Veröffentlicht am 03.07.2022 09:36

Schulze: Forderung an Bund zu G7-Kosten zu hoch

Ausrüstung des Technischen Hilfswerk liegt auf dem Hubschrauberlandeplatz zum Abtransport bereit. (Foto: Angelika Warmuth/dpa)
Ausrüstung des Technischen Hilfswerk liegt auf dem Hubschrauberlandeplatz zum Abtransport bereit. (Foto: Angelika Warmuth/dpa)
Ausrüstung des Technischen Hilfswerk liegt auf dem Hubschrauberlandeplatz zum Abtransport bereit. (Foto: Angelika Warmuth/dpa)

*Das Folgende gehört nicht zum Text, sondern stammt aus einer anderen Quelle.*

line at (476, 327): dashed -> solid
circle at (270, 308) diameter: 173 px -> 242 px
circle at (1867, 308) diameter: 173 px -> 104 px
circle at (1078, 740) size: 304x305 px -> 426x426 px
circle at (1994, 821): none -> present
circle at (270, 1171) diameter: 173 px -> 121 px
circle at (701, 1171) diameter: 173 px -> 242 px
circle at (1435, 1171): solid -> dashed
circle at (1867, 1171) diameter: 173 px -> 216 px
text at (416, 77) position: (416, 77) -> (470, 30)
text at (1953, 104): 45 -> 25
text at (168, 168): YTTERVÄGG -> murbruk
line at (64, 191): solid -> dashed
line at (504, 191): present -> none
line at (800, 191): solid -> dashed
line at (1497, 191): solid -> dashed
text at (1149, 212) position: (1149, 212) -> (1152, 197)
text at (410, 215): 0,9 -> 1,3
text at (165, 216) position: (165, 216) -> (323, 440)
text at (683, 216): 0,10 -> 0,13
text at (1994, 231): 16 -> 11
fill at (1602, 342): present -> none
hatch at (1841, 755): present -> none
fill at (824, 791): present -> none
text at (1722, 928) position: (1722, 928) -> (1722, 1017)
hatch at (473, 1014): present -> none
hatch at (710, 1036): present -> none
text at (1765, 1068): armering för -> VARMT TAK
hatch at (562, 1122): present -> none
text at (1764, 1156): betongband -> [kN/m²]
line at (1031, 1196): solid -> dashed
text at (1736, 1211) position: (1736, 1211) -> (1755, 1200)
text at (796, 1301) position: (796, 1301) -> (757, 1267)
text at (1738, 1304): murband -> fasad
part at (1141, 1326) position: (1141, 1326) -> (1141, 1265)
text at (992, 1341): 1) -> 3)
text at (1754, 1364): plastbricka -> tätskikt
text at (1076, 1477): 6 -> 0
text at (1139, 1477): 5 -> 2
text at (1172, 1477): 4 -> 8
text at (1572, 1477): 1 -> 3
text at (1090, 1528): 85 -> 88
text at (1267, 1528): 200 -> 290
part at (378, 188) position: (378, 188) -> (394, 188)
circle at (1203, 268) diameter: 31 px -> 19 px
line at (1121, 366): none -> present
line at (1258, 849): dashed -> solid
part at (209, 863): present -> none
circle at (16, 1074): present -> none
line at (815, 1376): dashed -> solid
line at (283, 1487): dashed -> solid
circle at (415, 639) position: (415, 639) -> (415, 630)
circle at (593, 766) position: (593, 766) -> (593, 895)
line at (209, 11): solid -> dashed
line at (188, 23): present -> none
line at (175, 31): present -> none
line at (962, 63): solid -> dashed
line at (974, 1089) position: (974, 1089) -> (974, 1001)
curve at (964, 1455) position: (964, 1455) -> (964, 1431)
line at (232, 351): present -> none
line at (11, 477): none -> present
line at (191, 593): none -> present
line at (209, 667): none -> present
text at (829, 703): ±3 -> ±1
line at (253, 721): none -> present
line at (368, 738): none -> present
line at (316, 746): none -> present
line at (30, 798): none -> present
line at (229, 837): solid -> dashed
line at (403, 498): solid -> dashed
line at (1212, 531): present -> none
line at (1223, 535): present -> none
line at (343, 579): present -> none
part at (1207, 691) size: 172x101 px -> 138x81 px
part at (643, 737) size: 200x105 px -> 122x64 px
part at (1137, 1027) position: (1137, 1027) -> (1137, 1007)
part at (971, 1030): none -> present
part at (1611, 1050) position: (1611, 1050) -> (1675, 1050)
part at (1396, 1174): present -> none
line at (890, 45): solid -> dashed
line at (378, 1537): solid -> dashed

Dass Bund und Land sich auch nach dem G7-Gipfel noch nicht über die Finanzierung des Treffens in Elmau geeinigt haben, liegt aus Sicht der Grünen im bayerischen Landtag auch an überzogenen Forderungen der Staatsregierung. „Vor sieben Jahren war es für die CSU selbstverständlich, dass Bund und Land die Finanzierung des G7-Gipfels tragen“, sagte die Fraktionsvorsitzende Katharina Schulze der Deutschen Presse-Agentur. „Jetzt ist die CSU nicht mehr Teil der Bundesregierung und auf einmal soll der Bund 100 Prozent der Kosten übernehmen.“ Es sei schon sehr offensichtlich, was die CSU da abziehe - „und klar ist, dass es so nicht geht“.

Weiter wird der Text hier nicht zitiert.